### ESTRATTO SELEZIONATO
::::

Think Tank Reformists continua nella sua pubblicazione di opinioni diverse sulle Riforme Istituzionali che saranno affrontate nei prossimi mesi nel panorama politico italiano.
Pubblichiamo oggi un intervento del Prof. Berto Corbellini Andreotti, autorevole scrittore lucchese e politico attivo nella prima repubblica.
Molto opportunamente Paolo Razzuoli è intervenuto di recente con l’articolo “Obiettivo democrazia governante” in materia di riforme costituzionali. Ne condivido pienamente lo spirito e le argomentazioni e mi permetto di sviluppare alcune considerazioni non solo “Ad adiuvandum” delle sue opinioni ma anche per contribuire ad un approfondimento tematico.
Osservo che due riforme di
“sistema”, ampie ed articolate, promosse dalle rispettive maggioranze e dai
relativi governi dell’epoca sono state approvate e successivamente respinte
dalle consultazioni referendarie: l’una, nel 2006, voluta dal centrodestra
guidato da Berlusconi, l’altra, nel 2016, promossa dal centrosinistra,
“consule” Renzi.
Una terza riforma di
“sistema”, di profonda correzione del titolo V relativo alle autonomie locali,
lanciata e sostenuta dal centrosinistra, ha avuto invece successo con il
referendum confermativo del 2001.
Un’ulteriore, importante
modifica, è intervenuta con la riduzione del numero dei parlamentari, cavallo
di battaglia identitario del Movimento 5 Stelle, nel 2020.
Esiste una ratio desumibile
dalla constatazione di questi risultati? Sicuramente. Essa è composita ed
eterogenea: vi si combinano una feroce ostilità, ben oltre il merito dei
contenuti delle riforme, contro le maggioranze dell’epoca ed i loro leader
considerati tesi ad affermare in modo autoritario il loro primato personale, un
radicato e diffuso “conservatorismo costituzionale”, motivato da forzature e
pregiudizi ideologici (“la Costituzione più bella del mondo”, patrimonio della
Resistenza e, in quanto tale, intoccabile), e generata anche dalla difesa
pervicace di interessi e rendite di posizione di poteri interdittivi di
ambienti e di gruppi in grado di condizionare il corso della politica
(magistratura, sindacati, centri di spesa, mass-media ecc.).
Anche la riduzione
quantitativa di deputati e senatori, di per sé ragionevole, ha assunto un
significato populistico in nome di una presunta lotta contro la “casta” dei
politici. Ragionevole in un sistema bicamerale, discutibile e probabilmente
negativa in un sistema monocamerale, qualora si decidesse di orientarsi in
questa direzione. Norma comunque isolata e che dovrebbe essere accompagnata da
una revisione dei quozienti previsti per le varie nomine parlamentari, per
evitare squilibri e scompensi (ad esempio per la richiesta dei referendum).

::::

### DATI FORNITI

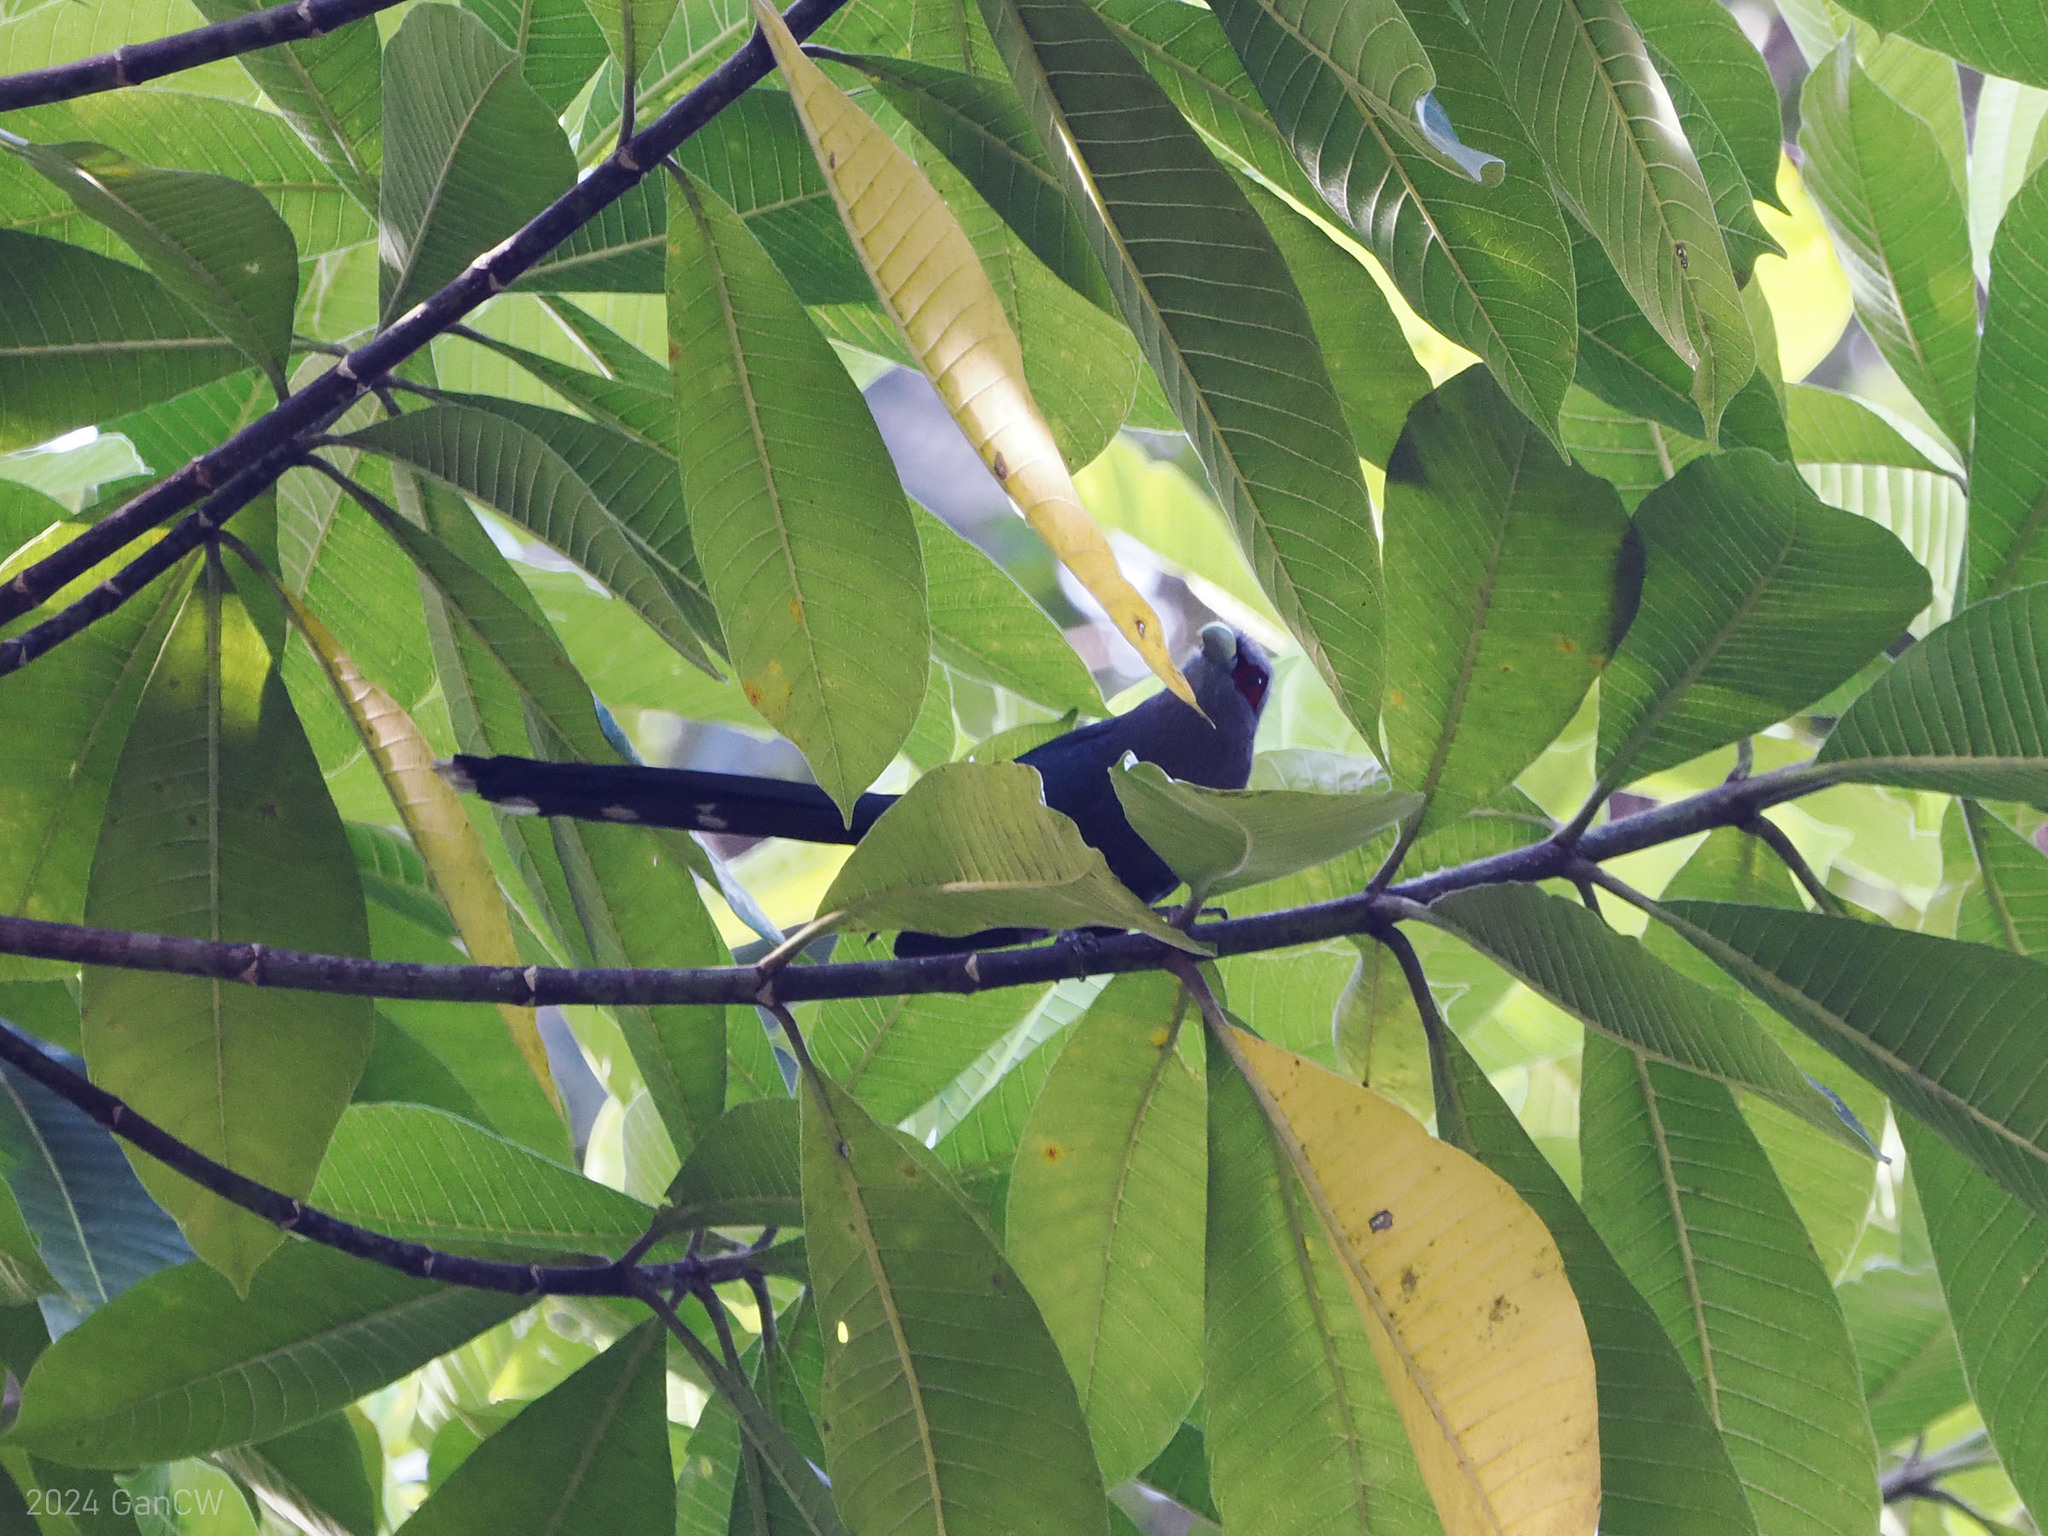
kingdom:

::::

### COMPITI ASSEGNATI
A. Secondo l'estratto selezionato, in quale anno la riforma del titolo V relativo alle autonomie locali ha avuto successo con il referendum confermativo?
B. Traduca in inglese questa frase tratta dall'estratto selezionato: «Pubblichiamo oggi un intervento del Prof. Berto Corbellini Andreotti, autorevole scrittore lucchese e politico attivo nella prima repubblica.»

### RISULTATI FINALI
A. Nel 2001.

B. Today we are publishing a contribution by Prof. Berto Corbellini Andreotti, a distinguished writer from Lucca and a politician active in the First Republic.